■ Stated goal
Rewrite these rows with every "bbox" changed to "bounding rectangle" and everything else kept the same. Leave the pictures out of your answer.

· · · ·

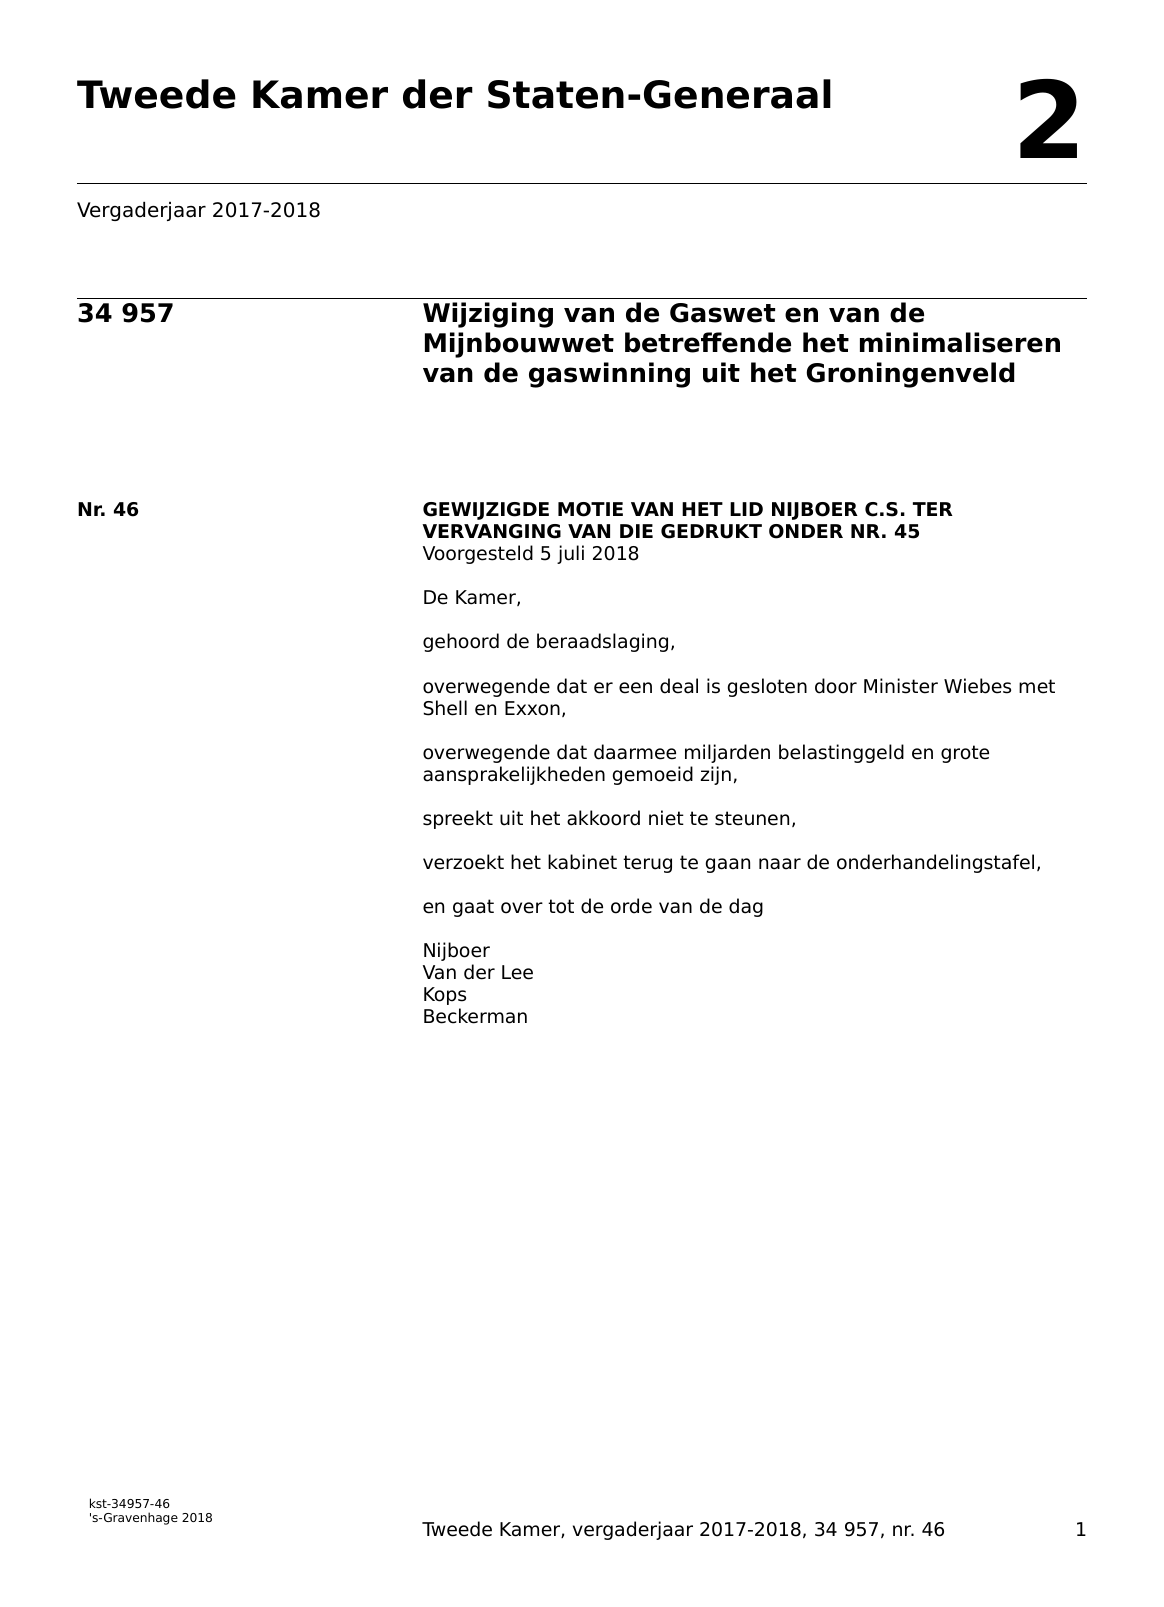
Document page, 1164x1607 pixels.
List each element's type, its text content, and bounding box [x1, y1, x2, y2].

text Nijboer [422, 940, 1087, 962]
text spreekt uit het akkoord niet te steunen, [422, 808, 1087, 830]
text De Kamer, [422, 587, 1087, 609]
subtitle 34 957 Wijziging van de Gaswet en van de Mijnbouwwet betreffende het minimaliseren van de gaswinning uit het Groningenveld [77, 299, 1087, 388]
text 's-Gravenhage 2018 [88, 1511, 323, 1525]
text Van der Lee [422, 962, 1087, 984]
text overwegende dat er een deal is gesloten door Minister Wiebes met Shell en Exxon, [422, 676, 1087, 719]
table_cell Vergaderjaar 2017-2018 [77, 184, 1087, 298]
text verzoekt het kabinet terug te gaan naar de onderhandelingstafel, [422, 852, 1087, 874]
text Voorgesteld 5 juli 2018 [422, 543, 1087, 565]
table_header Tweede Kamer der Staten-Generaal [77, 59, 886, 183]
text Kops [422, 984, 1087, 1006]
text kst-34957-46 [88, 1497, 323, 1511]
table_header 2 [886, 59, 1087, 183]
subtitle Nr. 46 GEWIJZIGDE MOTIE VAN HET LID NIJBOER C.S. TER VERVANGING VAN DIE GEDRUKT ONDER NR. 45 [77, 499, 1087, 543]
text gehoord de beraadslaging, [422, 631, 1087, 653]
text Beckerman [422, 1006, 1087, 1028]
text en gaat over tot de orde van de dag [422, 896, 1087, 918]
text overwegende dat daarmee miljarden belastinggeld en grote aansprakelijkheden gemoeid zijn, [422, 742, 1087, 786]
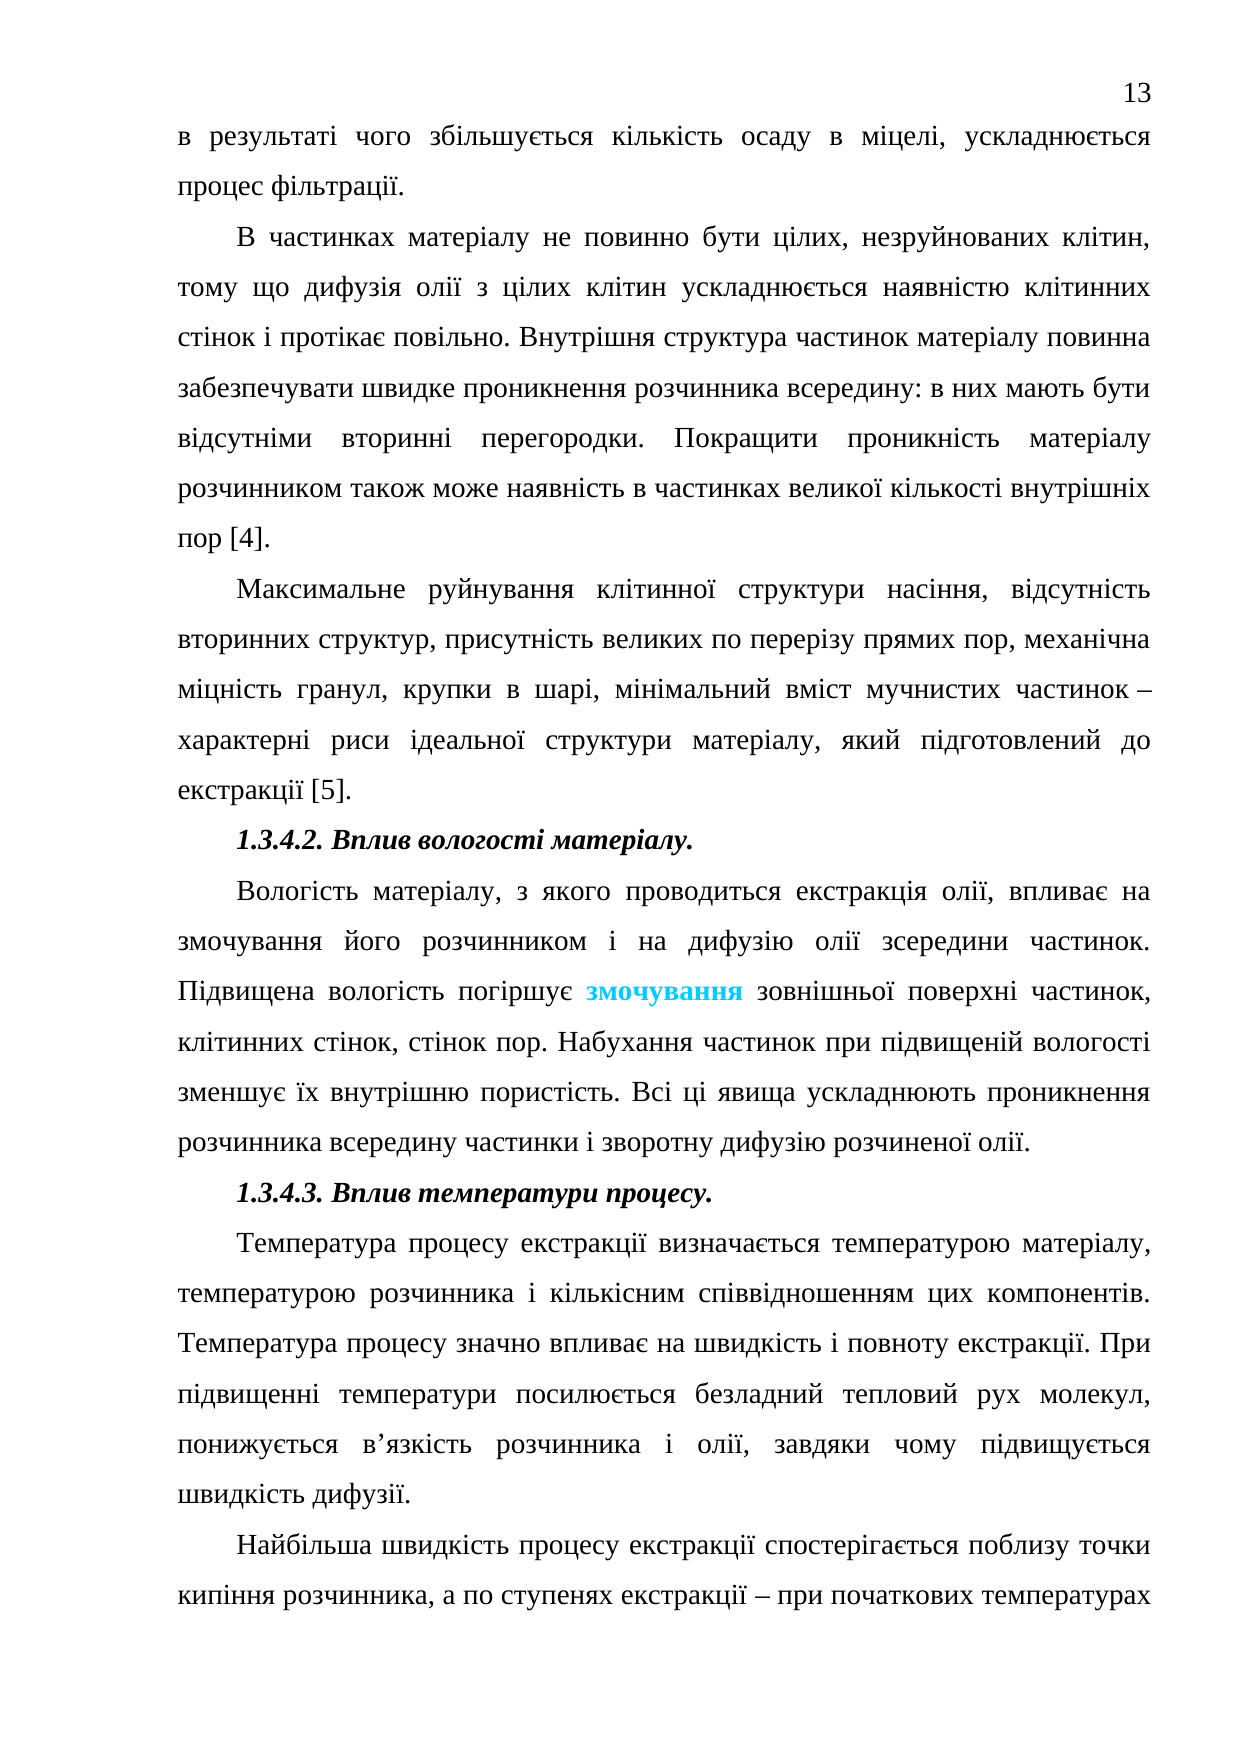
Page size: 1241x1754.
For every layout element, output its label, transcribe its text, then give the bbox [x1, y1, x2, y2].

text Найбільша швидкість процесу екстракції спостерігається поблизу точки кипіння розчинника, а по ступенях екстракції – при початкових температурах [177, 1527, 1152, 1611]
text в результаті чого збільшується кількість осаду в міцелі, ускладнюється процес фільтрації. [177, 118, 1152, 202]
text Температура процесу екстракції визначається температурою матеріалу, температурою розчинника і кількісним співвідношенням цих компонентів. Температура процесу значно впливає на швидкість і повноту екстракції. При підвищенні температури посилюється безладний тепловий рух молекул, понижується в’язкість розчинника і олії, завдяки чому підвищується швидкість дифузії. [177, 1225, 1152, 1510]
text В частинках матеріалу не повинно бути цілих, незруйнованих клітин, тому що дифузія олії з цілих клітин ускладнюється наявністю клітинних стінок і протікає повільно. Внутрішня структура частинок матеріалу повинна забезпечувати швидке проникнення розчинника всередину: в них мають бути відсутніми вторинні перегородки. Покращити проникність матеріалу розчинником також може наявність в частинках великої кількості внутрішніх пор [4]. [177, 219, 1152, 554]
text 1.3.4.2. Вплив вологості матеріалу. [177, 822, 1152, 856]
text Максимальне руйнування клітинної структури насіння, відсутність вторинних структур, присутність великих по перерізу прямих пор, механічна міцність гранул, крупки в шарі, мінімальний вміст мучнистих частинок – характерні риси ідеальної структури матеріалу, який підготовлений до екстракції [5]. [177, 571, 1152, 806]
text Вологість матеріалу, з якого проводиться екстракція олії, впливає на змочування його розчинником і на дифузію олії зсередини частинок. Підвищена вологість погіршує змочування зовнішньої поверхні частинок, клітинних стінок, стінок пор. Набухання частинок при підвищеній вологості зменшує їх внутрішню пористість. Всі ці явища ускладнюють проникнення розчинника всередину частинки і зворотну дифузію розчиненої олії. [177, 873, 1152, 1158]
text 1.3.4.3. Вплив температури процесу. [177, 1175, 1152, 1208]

· · · ·

■ Solution below
Document page, 1164x1607 pixels.
List each element's type, its text content, and bounding box [x1, y1, x2, y2].

text Nijboer [422, 940, 1087, 962]
text spreekt uit het akkoord niet te steunen, [422, 808, 1087, 830]
text De Kamer, [422, 587, 1087, 609]
subtitle 34 957 Wijziging van de Gaswet en van de Mijnbouwwet betreffende het minimaliseren van de gaswinning uit het Groningenveld [77, 299, 1087, 388]
text 's-Gravenhage 2018 [88, 1511, 323, 1525]
text Van der Lee [422, 962, 1087, 984]
text overwegende dat er een deal is gesloten door Minister Wiebes met Shell en Exxon, [422, 676, 1087, 719]
table_cell Vergaderjaar 2017-2018 [77, 184, 1087, 298]
text verzoekt het kabinet terug te gaan naar de onderhandelingstafel, [422, 852, 1087, 874]
text Voorgesteld 5 juli 2018 [422, 543, 1087, 565]
table_header Tweede Kamer der Staten-Generaal [77, 59, 886, 183]
text Kops [422, 984, 1087, 1006]
text kst-34957-46 [88, 1497, 323, 1511]
table_header 2 [886, 59, 1087, 183]
subtitle Nr. 46 GEWIJZIGDE MOTIE VAN HET LID NIJBOER C.S. TER VERVANGING VAN DIE GEDRUKT ONDER NR. 45 [77, 499, 1087, 543]
text gehoord de beraadslaging, [422, 631, 1087, 653]
text Beckerman [422, 1006, 1087, 1028]
text en gaat over tot de orde van de dag [422, 896, 1087, 918]
text overwegende dat daarmee miljarden belastinggeld en grote aansprakelijkheden gemoeid zijn, [422, 742, 1087, 786]
Page size: 1241x1754.
For every layout element, output its label, transcribe its text, then give the bounding rectangle [x1, y1, x2, y2].

text Найбільша швидкість процесу екстракції спостерігається поблизу точки кипіння розчинника, а по ступенях екстракції – при початкових температурах [177, 1527, 1152, 1611]
text в результаті чого збільшується кількість осаду в міцелі, ускладнюється процес фільтрації. [177, 118, 1152, 202]
text Температура процесу екстракції визначається температурою матеріалу, температурою розчинника і кількісним співвідношенням цих компонентів. Температура процесу значно впливає на швидкість і повноту екстракції. При підвищенні температури посилюється безладний тепловий рух молекул, понижується в’язкість розчинника і олії, завдяки чому підвищується швидкість дифузії. [177, 1225, 1152, 1510]
text В частинках матеріалу не повинно бути цілих, незруйнованих клітин, тому що дифузія олії з цілих клітин ускладнюється наявністю клітинних стінок і протікає повільно. Внутрішня структура частинок матеріалу повинна забезпечувати швидке проникнення розчинника всередину: в них мають бути відсутніми вторинні перегородки. Покращити проникність матеріалу розчинником також може наявність в частинках великої кількості внутрішніх пор [4]. [177, 219, 1152, 554]
text 1.3.4.2. Вплив вологості матеріалу. [177, 822, 1152, 856]
text Максимальне руйнування клітинної структури насіння, відсутність вторинних структур, присутність великих по перерізу прямих пор, механічна міцність гранул, крупки в шарі, мінімальний вміст мучнистих частинок – характерні риси ідеальної структури матеріалу, який підготовлений до екстракції [5]. [177, 571, 1152, 806]
text Вологість матеріалу, з якого проводиться екстракція олії, впливає на змочування його розчинником і на дифузію олії зсередини частинок. Підвищена вологість погіршує змочування зовнішньої поверхні частинок, клітинних стінок, стінок пор. Набухання частинок при підвищеній вологості зменшує їх внутрішню пористість. Всі ці явища ускладнюють проникнення розчинника всередину частинки і зворотну дифузію розчиненої олії. [177, 873, 1152, 1158]
text 1.3.4.3. Вплив температури процесу. [177, 1175, 1152, 1208]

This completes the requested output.